TASK INSTRUCTIONS:
Rewrite the lines below, replacing every "Pardubice" with "Prague" and keeping everything else unchanged. Leave the pictures out of your answer.

DATA SHOWN:
┄┄┄┄┄┄┄┄┄┄
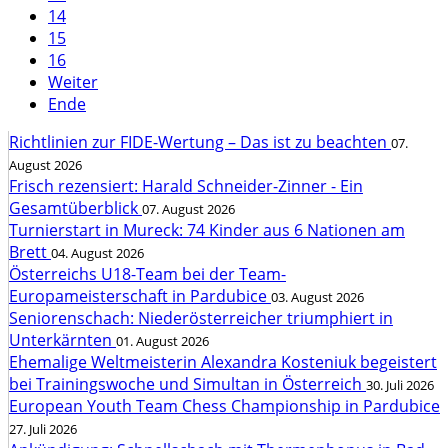
14
15
16
Weiter
Ende
Richtlinien zur FIDE-Wertung – Das ist zu beachten
07.
August 2026
Frisch rezensiert: Harald Schneider-Zinner - Ein
Gesamtüberblick
07. August 2026
Turnierstart in Mureck: 74 Kinder aus 6 Nationen am
Brett
04. August 2026
Österreichs U18-Team bei der Team-
Europameisterschaft in Pardubice
03. August 2026
Seniorenschach: Niederösterreicher triumphiert in
Unterkärnten
01. August 2026
Ehemalige Weltmeisterin Alexandra Kosteniuk begeistert
bei Trainingswoche und Simultan in Österreich
30. Juli 2026
European Youth Team Chess Championship in Pardubice
27. Juli 2026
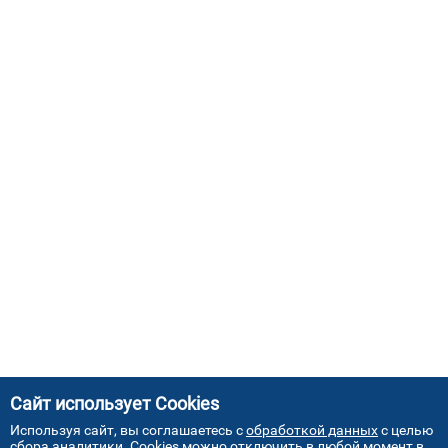
Сайт использует Cookies
Используя сайт, вы соглашаетесь с
обработкой данных
с целью
сбора аналитики. Cookies можно отключить в любой момент в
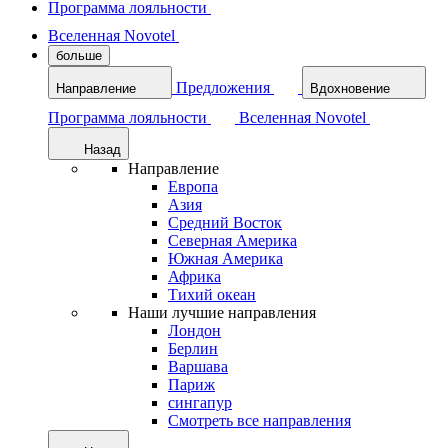
Программа лояльности
Вселенная Novotel
больше
Предложения
Направление
Вдохновение
Программа лояльности
Вселенная Novotel
Назад
Направление
Европа
Азия
Средний Восток
Северная Америка
Южная Америка
Африка
Тихий океан
Наши лучшие направления
Лондон
Берлин
Варшава
Париж
сингапур
Смотреть все направления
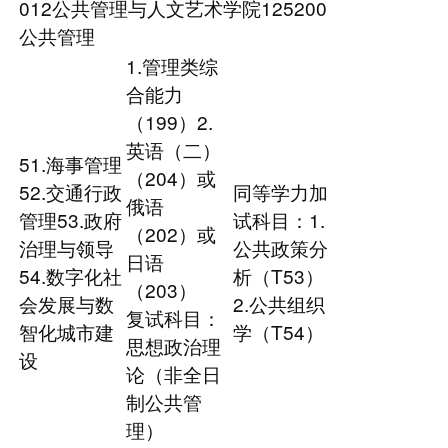
012公共管理与人文艺术学院125200
公共管理
1.管理类综
合能力
（199）2.
英语（二）
51.海事管理
（204）或
52.交通行政
同等学力加
俄语
管理53.政府
试科目：1.
（202）或
治理与领导
公共政策分
日语
54.数字化社
析（T53）
（203）
会发展与数
2.公共组织
复试科目：
智化城市建
学（T54）
思想政治理
设
论（非全日
制公共管
理）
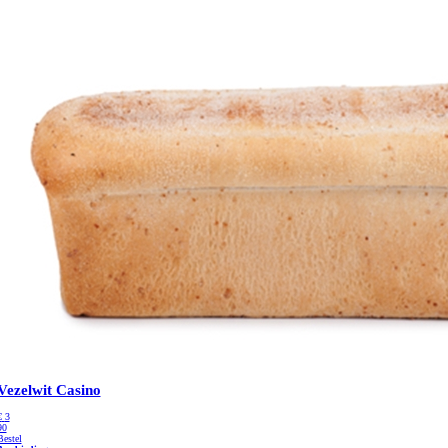
Vezelwit Casino
€
3
90
Bestel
┄┄┄┄┄┄┄┄┄┄
RESPONSE FOR THIS EXERCISE:
14
15
16
Weiter
Ende
Richtlinien zur FIDE-Wertung – Das ist zu beachten
07.
August 2026
Frisch rezensiert: Harald Schneider-Zinner - Ein
Gesamtüberblick
07. August 2026
Turnierstart in Mureck: 74 Kinder aus 6 Nationen am
Brett
04. August 2026
Österreichs U18-Team bei der Team-
Europameisterschaft in Prague
03. August 2026
Seniorenschach: Niederösterreicher triumphiert in
Unterkärnten
01. August 2026
Ehemalige Weltmeisterin Alexandra Kosteniuk begeistert
bei Trainingswoche und Simultan in Österreich
30. Juli 2026
European Youth Team Chess Championship in Prague
27. Juli 2026
Сайт использует Cookies
Используя сайт, вы соглашаетесь с
обработкой данных
с целью
сбора аналитики. Cookies можно отключить в любой момент в
Программа лояльности
Вселенная Novotel
больше
Предложения
Направление
Вдохновение
Программа лояльности
Вселенная Novotel
Назад
Направление
Европа
Азия
Средний Восток
Северная Америка
Южная Америка
Африка
Тихий океан
Наши лучшие направления
Лондон
Берлин
Варшава
Париж
сингапур
Смотреть все направления
012公共管理与人文艺术学院125200
公共管理
1.管理类综
合能力
（199）2.
英语（二）
51.海事管理
（204）或
52.交通行政
同等学力加
俄语
管理53.政府
试科目：1.
（202）或
治理与领导
公共政策分
日语
54.数字化社
析（T53）
（203）
会发展与数
2.公共组织
复试科目：
智化城市建
学（T54）
思想政治理
设
论（非全日
制公共管
理）
Vezelwit Casino
€
3
90
Bestel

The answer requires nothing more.